The Future Is Local and Physical

I think there is another post here somewhere (found it -CBC) which makes the same point in greater detail, but I cannot stress enough how strongly I believe this. Two more articles I read today continue to beat the drum punctuating the internet’s rapid fall from the mountaintop of human experience.

The Future is Local. This does not mean that people will turn away from global culture. There will still be K-Pop fans, Russian goths, and other Very Online™ people; but they will use these global identity traits to find meaning among their friends and neighbors in person, rather than an anonymous clique of forum users on the disenchanted, sterilizing network of computers that have dominated our lives since around 2008. Networked computers aren’t going anywhere; they’re just moving to the backseat.

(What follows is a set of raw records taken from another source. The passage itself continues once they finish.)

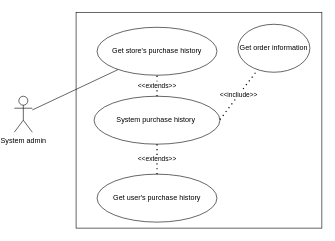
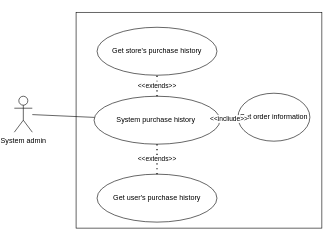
  <mxCell id="0" />
  <mxCell id="1" parent="0" />
  <mxCell id="2" value="" style="rounded=0;whiteSpace=wrap;html=1;" vertex="1" parent="1"><mxGeometry x="123" y="20" width="410" height="360" as="geometry" /></mxCell>
  <mxCell id="3" value="System admin" style="shape=umlActor;verticalLabelPosition=bottom;verticalAlign=top;html=1;outlineConnect=0;" vertex="1" parent="1"><mxGeometry x="20" y="160" width="30" height="60" as="geometry" /></mxCell>
  <mxCell id="4" value="System purchase history&amp;nbsp;" style="ellipse;whiteSpace=wrap;html=1;" vertex="1" parent="1"><mxGeometry x="153" y="160" width="210" height="80" as="geometry" /></mxCell>
- <mxCell id="5" value="" style="endArrow=none;html=1;" edge="1" parent="1" source="3" target="6"><mxGeometry width="50" height="50" relative="1" as="geometry"><mxPoint x="323" y="290" as="sourcePoint" /><mxPoint x="373" y="240" as="targetPoint" /></mxGeometry></mxCell>
+ <mxCell id="5" value="" style="endArrow=none;html=1;" edge="1" parent="1" source="3" target="4"><mxGeometry width="50" height="50" relative="1" as="geometry"><mxPoint x="323" y="290" as="sourcePoint" /><mxPoint x="373" y="240" as="targetPoint" /></mxGeometry></mxCell>
  <mxCell id="6" value="Get store's purchase history" style="ellipse;whiteSpace=wrap;html=1;" vertex="1" parent="1"><mxGeometry x="158" y="45" width="200" height="80" as="geometry" /></mxCell>
  <mxCell id="7" value="Get user's purchase history" style="ellipse;whiteSpace=wrap;html=1;" vertex="1" parent="1"><mxGeometry x="158" y="290" width="200" height="80" as="geometry" /></mxCell>
  <mxCell id="8" value="&amp;lt;&amp;lt;extends&amp;gt;&amp;gt;" style="endArrow=none;dashed=1;html=1;dashPattern=1 3;strokeWidth=2;" edge="1" parent="1" source="4" target="6"><mxGeometry width="50" height="50" relative="1" as="geometry"><mxPoint x="223" y="150" as="sourcePoint" /><mxPoint x="273" y="100" as="targetPoint" /></mxGeometry></mxCell>
  <mxCell id="9" value="&amp;lt;&amp;lt;extends&amp;gt;&amp;gt;" style="endArrow=none;dashed=1;html=1;dashPattern=1 3;strokeWidth=2;" edge="1" parent="1" source="7" target="4"><mxGeometry width="50" height="50" relative="1" as="geometry"><mxPoint x="257.5" y="290" as="sourcePoint" /><mxPoint x="257.5" y="240" as="targetPoint" /></mxGeometry></mxCell>
- <mxCell id="10" value="Get order information" style="ellipse;whiteSpace=wrap;html=1;" vertex="1" parent="1"><mxGeometry x="393" y="40" width="120" height="80" as="geometry" /></mxCell>
+ <mxCell id="10" value="Get order information" style="ellipse;whiteSpace=wrap;html=1;" vertex="1" parent="1"><mxGeometry x="393" y="155" width="120" height="80" as="geometry" /></mxCell>
  <mxCell id="11" value="&amp;lt;&amp;lt;incliude&amp;gt;&amp;gt;" style="endArrow=none;dashed=1;html=1;dashPattern=1 3;strokeWidth=2;" edge="1" parent="1" target="10"><mxGeometry width="50" height="50" relative="1" as="geometry"><mxPoint x="363" y="199" as="sourcePoint" /><mxPoint x="53" y="140" as="targetPoint" /></mxGeometry></mxCell>
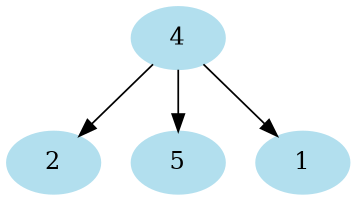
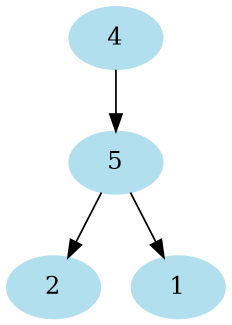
  digraph {
    node [color=lightblue2 style=filled]
    4
    2
    5
    n4 [label=1]
-   4 -> 2
+   5 -> 2
    4 -> 5
-   4 -> n4
+   5 -> n4
  }
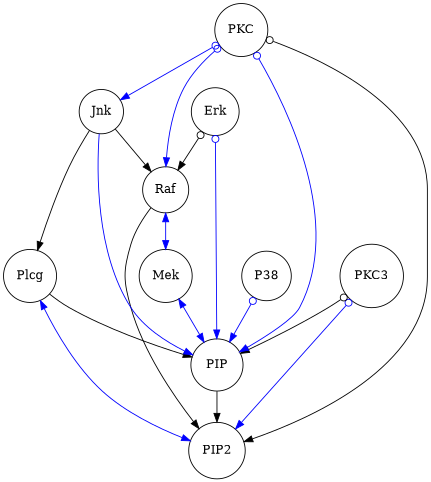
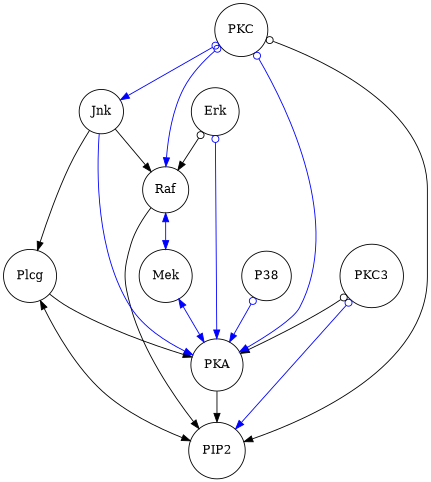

The Future is Physical. Digital artifacts are dismally fucking boring. It’s as simple as that. People aren’t reading magazines on the internet because reading text on the internet is an awful experience. Building a collection of streaming music is about as exciting as sorting paperclips. We do it, but we don’t enjoy it. Watching videos on the internet is what it was like to watch TV in the decades before. You can have a good time, but it doesn’t stick like going to a movie or buying a disc (or a tape, for that matter). Looking at art on Instagram or the web is like watching free porn; do it long enough and you’ll make yourself crazy for the real thing. For all these reasons, the internet cannot take the place of physical things in our lives.

Print, burn, press, paint, draw, record. It’s the way of the future.